PROBLEM TO WORK ON:
Reproduce all of the following material verbatim, preserving every line in its original order.

Dataset entries
━━━━━━━━━━━━━━━━

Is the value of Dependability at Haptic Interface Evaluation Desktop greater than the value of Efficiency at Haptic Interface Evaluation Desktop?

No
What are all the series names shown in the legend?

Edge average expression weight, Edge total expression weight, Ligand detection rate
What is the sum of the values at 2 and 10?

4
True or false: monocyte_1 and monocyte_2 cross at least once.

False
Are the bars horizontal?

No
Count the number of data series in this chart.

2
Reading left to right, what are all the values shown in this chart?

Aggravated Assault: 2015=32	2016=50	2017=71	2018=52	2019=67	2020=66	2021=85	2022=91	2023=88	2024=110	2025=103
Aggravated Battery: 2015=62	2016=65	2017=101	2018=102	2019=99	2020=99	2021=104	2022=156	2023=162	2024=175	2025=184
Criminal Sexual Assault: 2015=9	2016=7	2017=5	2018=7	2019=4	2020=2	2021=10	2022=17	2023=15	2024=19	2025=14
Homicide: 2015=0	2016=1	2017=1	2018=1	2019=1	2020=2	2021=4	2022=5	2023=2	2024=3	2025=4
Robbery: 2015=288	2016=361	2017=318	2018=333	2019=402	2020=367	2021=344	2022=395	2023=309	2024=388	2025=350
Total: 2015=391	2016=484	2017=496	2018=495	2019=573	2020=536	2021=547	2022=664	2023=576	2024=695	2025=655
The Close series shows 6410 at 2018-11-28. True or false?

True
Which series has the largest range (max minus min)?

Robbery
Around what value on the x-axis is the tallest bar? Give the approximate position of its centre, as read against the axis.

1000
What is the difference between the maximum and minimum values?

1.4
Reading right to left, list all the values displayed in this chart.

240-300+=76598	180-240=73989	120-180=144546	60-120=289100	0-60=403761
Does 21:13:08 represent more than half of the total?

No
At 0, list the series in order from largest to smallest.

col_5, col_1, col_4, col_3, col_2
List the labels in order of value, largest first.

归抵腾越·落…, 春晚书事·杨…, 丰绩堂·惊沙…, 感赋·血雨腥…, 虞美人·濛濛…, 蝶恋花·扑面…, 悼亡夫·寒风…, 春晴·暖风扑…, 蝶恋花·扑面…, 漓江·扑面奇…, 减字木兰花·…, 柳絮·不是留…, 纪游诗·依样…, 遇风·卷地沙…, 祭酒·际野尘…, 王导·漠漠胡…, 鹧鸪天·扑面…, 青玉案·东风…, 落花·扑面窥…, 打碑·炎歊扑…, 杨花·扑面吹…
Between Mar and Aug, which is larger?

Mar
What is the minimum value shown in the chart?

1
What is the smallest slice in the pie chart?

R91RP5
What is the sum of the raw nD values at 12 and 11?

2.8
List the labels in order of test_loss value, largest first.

━━━━━━━━━━━━━━━━

RESULT OF THE EXERCISE:
Is the value of Dependability at Haptic Interface Evaluation Desktop greater than the value of Efficiency at Haptic Interface Evaluation Desktop?

No
What are all the series names shown in the legend?

Edge average expression weight, Edge total expression weight, Ligand detection rate
What is the sum of the values at 2 and 10?

4
True or false: monocyte_1 and monocyte_2 cross at least once.

False
Are the bars horizontal?

No
Count the number of data series in this chart.

2
Reading left to right, what are all the values shown in this chart?

Aggravated Assault: 2015=32	2016=50	2017=71	2018=52	2019=67	2020=66	2021=85	2022=91	2023=88	2024=110	2025=103
Aggravated Battery: 2015=62	2016=65	2017=101	2018=102	2019=99	2020=99	2021=104	2022=156	2023=162	2024=175	2025=184
Criminal Sexual Assault: 2015=9	2016=7	2017=5	2018=7	2019=4	2020=2	2021=10	2022=17	2023=15	2024=19	2025=14
Homicide: 2015=0	2016=1	2017=1	2018=1	2019=1	2020=2	2021=4	2022=5	2023=2	2024=3	2025=4
Robbery: 2015=288	2016=361	2017=318	2018=333	2019=402	2020=367	2021=344	2022=395	2023=309	2024=388	2025=350
Total: 2015=391	2016=484	2017=496	2018=495	2019=573	2020=536	2021=547	2022=664	2023=576	2024=695	2025=655
The Close series shows 6410 at 2018-11-28. True or false?

True
Which series has the largest range (max minus min)?

Robbery
Around what value on the x-axis is the tallest bar? Give the approximate position of its centre, as read against the axis.

1000
What is the difference between the maximum and minimum values?

1.4
Reading right to left, list all the values displayed in this chart.

240-300+=76598	180-240=73989	120-180=144546	60-120=289100	0-60=403761
Does 21:13:08 represent more than half of the total?

No
At 0, list the series in order from largest to smallest.

col_5, col_1, col_4, col_3, col_2
List the labels in order of value, largest first.

归抵腾越·落…, 春晚书事·杨…, 丰绩堂·惊沙…, 感赋·血雨腥…, 虞美人·濛濛…, 蝶恋花·扑面…, 悼亡夫·寒风…, 春晴·暖风扑…, 蝶恋花·扑面…, 漓江·扑面奇…, 减字木兰花·…, 柳絮·不是留…, 纪游诗·依样…, 遇风·卷地沙…, 祭酒·际野尘…, 王导·漠漠胡…, 鹧鸪天·扑面…, 青玉案·东风…, 落花·扑面窥…, 打碑·炎歊扑…, 杨花·扑面吹…
Between Mar and Aug, which is larger?

Mar
What is the minimum value shown in the chart?

1
What is the smallest slice in the pie chart?

R91RP5
What is the sum of the raw nD values at 12 and 11?

2.8
List the labels in order of test_loss value, largest first.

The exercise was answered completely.